» Data records
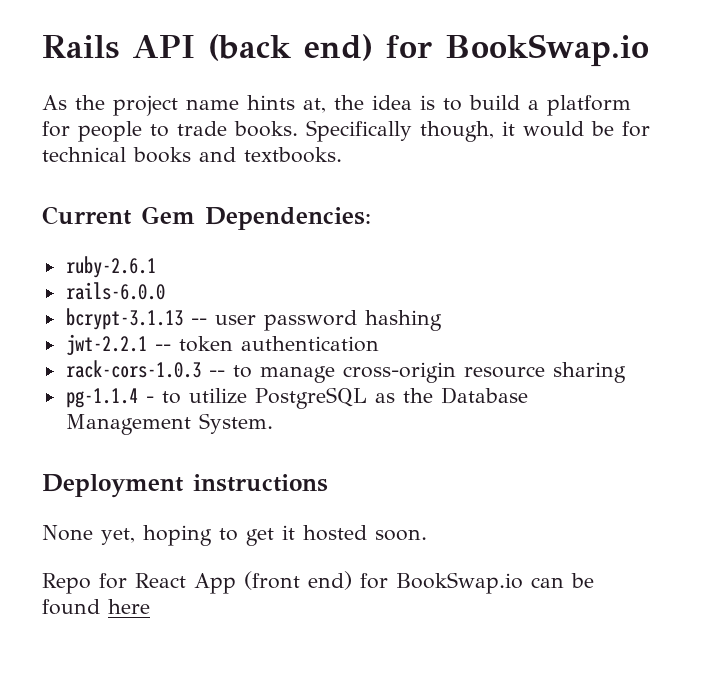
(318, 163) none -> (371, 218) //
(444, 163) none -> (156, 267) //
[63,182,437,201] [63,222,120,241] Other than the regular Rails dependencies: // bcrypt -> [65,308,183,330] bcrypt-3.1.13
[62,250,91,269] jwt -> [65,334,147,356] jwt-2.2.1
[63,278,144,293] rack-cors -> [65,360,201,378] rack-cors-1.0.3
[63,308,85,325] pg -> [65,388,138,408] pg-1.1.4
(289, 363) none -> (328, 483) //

» What to do
Copy out the material above in full and exactly; its pictures are not to appear.

» Finished exercise
(318, 163) none -> (371, 218) //
(444, 163) none -> (156, 267) //
[63,182,437,201] [63,222,120,241] Other than the regular Rails dependencies: // bcrypt -> [65,308,183,330] bcrypt-3.1.13
[62,250,91,269] jwt -> [65,334,147,356] jwt-2.2.1
[63,278,144,293] rack-cors -> [65,360,201,378] rack-cors-1.0.3
[63,308,85,325] pg -> [65,388,138,408] pg-1.1.4
(289, 363) none -> (328, 483) //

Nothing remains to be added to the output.